Вообще милейшая старушка Луиза Марковна обладала незаурядной памятью, в которой поместилась вся закулисная история русского и советского театра. Не последнее место в ее рассказах занимал Игнатий Аполлинарьевич Врубель. Истории о его похождениях с одинаковым успехом могли бы послужить сюжетами, как для русских былин, так и для французских бульварных романов.
А уж до чего красив и мужественен был Игнатий Аполлинарьевич! Ни в сказке сказать, ни пером описать. И вот Наталья Игнатьевна полностью унаследовала от него всю его мужественную красоту и красивую мужественность. В роли Ильи Муромца она была бы просто неотразима.
Но, к несчастью, у Судьбы таковой роли для нее не нашлось.
И такая несправедливость, естественно, не могла не наложить свой отпечаток на ее характер. Впрочем, характер, как и внешность у Натальи Игнатьевны был наследственный. В папашу. С ним в запале сладу не было; вот и Наталье Игнатьевне ни на язык, ни под горячую руку лучше не попадайся. Кроме дурного характера, славилась она также своим вкусом. Был он у нее безукоризненным и подводил ее разве что только в одном: в мужчинах.
Наталью Игнатьевну, как всякого нормального человека, тянуло к противоположному полу. А так как наследственный запас мужества все не иссякал, то нравились ей исключительно хрупкие, эфемерные юноши с ломающимися изнеженными голосами и плавными движениями всех частей тела.

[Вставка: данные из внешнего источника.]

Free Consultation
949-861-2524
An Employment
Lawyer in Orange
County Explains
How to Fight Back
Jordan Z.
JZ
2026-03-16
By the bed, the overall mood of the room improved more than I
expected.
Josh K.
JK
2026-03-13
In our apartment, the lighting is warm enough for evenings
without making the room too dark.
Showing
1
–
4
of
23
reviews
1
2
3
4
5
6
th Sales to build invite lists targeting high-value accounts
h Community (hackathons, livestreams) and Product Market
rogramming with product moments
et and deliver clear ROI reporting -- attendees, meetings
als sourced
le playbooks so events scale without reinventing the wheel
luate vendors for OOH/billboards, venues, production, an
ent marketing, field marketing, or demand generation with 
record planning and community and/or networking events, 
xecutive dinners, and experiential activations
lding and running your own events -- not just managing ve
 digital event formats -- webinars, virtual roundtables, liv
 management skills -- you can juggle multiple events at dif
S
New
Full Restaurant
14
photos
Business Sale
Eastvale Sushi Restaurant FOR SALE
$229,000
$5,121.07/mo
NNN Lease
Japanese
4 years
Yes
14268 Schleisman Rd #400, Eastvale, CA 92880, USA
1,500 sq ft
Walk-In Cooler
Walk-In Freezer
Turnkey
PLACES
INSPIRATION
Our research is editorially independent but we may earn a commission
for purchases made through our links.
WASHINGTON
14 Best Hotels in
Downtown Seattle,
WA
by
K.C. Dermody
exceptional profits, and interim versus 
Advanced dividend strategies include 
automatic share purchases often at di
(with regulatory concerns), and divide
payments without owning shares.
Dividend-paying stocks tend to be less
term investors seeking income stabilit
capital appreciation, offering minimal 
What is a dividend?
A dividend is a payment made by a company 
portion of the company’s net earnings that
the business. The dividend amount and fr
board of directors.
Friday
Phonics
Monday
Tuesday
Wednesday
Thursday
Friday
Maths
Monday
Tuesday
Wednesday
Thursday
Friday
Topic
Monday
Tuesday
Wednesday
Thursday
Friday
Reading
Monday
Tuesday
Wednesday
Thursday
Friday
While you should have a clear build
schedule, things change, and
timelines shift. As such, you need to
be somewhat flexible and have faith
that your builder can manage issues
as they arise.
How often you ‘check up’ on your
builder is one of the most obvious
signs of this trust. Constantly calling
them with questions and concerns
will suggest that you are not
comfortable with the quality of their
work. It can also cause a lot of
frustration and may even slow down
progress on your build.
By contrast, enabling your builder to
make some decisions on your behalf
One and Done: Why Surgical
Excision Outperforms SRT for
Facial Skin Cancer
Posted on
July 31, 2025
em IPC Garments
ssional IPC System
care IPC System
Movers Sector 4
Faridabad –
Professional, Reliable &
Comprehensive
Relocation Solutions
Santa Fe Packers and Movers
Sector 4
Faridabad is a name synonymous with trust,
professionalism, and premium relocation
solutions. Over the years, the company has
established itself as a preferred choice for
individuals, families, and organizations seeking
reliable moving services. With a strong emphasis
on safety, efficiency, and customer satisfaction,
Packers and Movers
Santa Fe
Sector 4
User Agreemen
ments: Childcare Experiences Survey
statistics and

Чаще всего, безответно. Что наполняло ее одинокую жизнь непрекращающимися драмами.
Но истинная трагедия разражалась тогда, когда ее избранник оказывался Автором. Конфликт между любовью и долгом буквально потрясал могучий организм Натальи Игнатьевны, пробуждая внутри процессы, равные по силе тем, что некогда сровняли с землей Содом и Гоморру. В такие минуты даже неукротимый Арсентий обходил ее десятой дорогой.